12 Further Questions

This analysis raises several questions that could be explored in future work:

  1. Would adding more variables, such as ENERGY STAR score or neighborhood, improve the model?
  2. Are there interactions between building type and building size?
  3. Would a different binary cutoff for high emissions change the conclusions?
  4. How well does the model classify buildings overall?

13 Conclusion

In this data dive, I constructed a binary response variable to classify buildings as high or low greenhouse gas emitters and applied a logistic regression model to examine how building characteristics influence this outcome.

The results demonstrate that variables such as building size, construction year, and building type are meaningfully associated with the probability of a building being classified as high-emission. In particular, the model highlights how structural and operational characteristics can help explain differences in emissions across buildings.

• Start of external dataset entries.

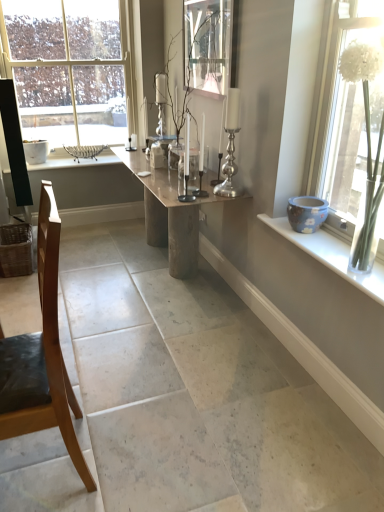
Identify the location of free space between light wood chair at left and natural wood table at center. (127, 329).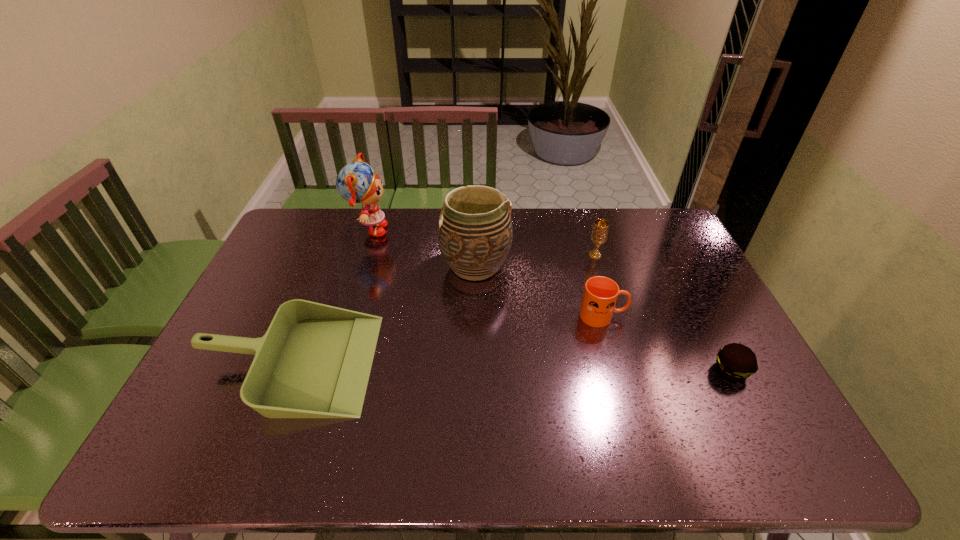
Image resolution: width=960 pixels, height=540 pixels. I want to click on vacant space that's between the doll and the third object from left to right, so click(422, 248).

Locate an element on the screen. This screenshot has width=960, height=540. free spot between the pottery and the chalice is located at coordinates (535, 261).

This screenshot has width=960, height=540. In order to click on object that can be found as the fifth closest to the chalice in this screenshot , I will do `click(314, 361)`.

Identify the location of object that ranks as the closest to the pottery. The width and height of the screenshot is (960, 540). (314, 361).

Image resolution: width=960 pixels, height=540 pixels. What are the coordinates of `vacant region that satisfies the following two spatial constraints: 1. on the face of the doll; 2. on the back side of the shortest object` in the screenshot? It's located at (x=324, y=370).

Locate an element on the screen. This screenshot has height=540, width=960. free location that satisfies the following two spatial constraints: 1. on the back side of the patty; 2. on the scoop of the dustpan is located at coordinates (728, 362).

You are a GUI agent. You are given a task and a screenshot of the screen. Output one action in this format:
    pyautogui.click(x=<x>, y=<y>)
    Task: Click on the vacant space that satisfies the following two spatial constraints: 1. on the face of the doll; 2. on the left side of the pottery
    This screenshot has width=960, height=540.
    Given the screenshot: What is the action you would take?
    pyautogui.click(x=357, y=266)

You are a GUI agent. You are given a task and a screenshot of the screen. Output one action in this format:
    pyautogui.click(x=<x>, y=<y>)
    Task: Click on the blank area in the image that satisfies the following two spatial constraints: 1. on the face of the third object from left to right; 2. on the right side of the doll
    
    Given the screenshot: What is the action you would take?
    pyautogui.click(x=357, y=266)

Where is `blank area in the image that satisfies the following two spatial constraints: 1. on the face of the chalice; 2. on the right side of the doll`? Image resolution: width=960 pixels, height=540 pixels. blank area in the image that satisfies the following two spatial constraints: 1. on the face of the chalice; 2. on the right side of the doll is located at coordinates (361, 255).

Find the location of `free point that satisfies the following two spatial constraints: 1. on the handle side of the patty; 2. on the right side of the mug`. free point that satisfies the following two spatial constraints: 1. on the handle side of the patty; 2. on the right side of the mug is located at coordinates (617, 370).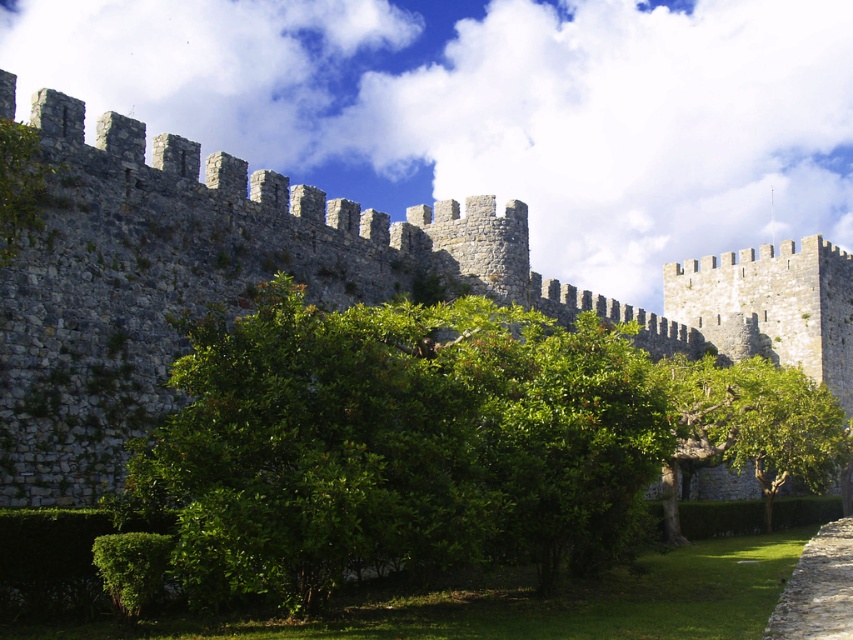
Question: Which point is closer to the camera?

Choices:
 (A) gray stone wall at lower right
 (B) green leafy bush at center

Answer: (B)

Question: Is green leafy bush at center thinner than gray stone wall at lower right?

Choices:
 (A) yes
 (B) no

Answer: (B)

Question: Which object is positioned farthest from the gray stone wall at lower right?

Choices:
 (A) green leafy bush at center
 (B) gray stone wall at center

Answer: (B)

Question: Does gray stone wall at center appear under gray stone wall at lower right?

Choices:
 (A) yes
 (B) no

Answer: (B)

Question: Which point is closer to the camera?

Choices:
 (A) (96, 266)
 (B) (819, 627)
 (C) (138, 604)

Answer: (C)

Question: In this image, where is green leafy bush at center located relative to gray stone wall at lower right?

Choices:
 (A) below
 (B) above

Answer: (B)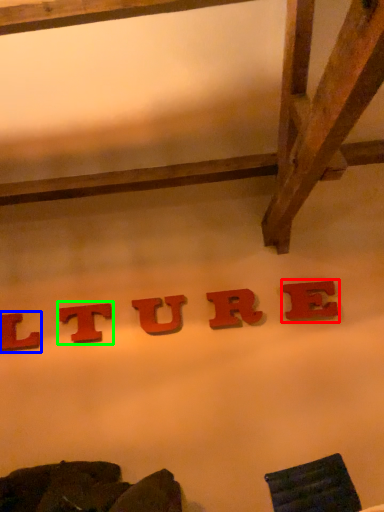
Question: Which object is the closest to the letter (highlighted by a red box)? Choose among these: letter (highlighted by a blue box) or letter (highlighted by a green box).

Choices:
 (A) letter
 (B) letter

Answer: (B)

This analysis is significant because it moves beyond simple description and provides a probabilistic framework for identifying high-emission buildings. By estimating the likelihood of high emissions, the model offers practical value for decision-making, such as prioritizing buildings for energy efficiency improvements, policy interventions, or further investigation.

Overall, the generalized linear modeling approach provides a more nuanced understanding of emissions patterns and serves as a foundation for developing more targeted and effective sustainability strategies.